WHAT IS BEING ASKED
What lines in the records below include the word "training"? Return each one.

>>

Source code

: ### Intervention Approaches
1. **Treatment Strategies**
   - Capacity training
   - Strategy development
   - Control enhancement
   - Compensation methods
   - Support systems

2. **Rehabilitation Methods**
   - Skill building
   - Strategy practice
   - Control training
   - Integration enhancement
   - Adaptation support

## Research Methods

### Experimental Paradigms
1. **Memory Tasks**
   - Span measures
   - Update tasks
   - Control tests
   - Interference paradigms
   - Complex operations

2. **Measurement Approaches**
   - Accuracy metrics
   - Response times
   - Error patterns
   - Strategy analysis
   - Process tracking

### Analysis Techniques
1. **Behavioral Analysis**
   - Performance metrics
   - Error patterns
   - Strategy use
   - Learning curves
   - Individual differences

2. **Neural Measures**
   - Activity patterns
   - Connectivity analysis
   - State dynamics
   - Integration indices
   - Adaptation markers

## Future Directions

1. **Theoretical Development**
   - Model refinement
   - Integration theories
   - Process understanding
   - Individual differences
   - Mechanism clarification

<<

ANSWER SECTION
   - Capacity training
   - Control training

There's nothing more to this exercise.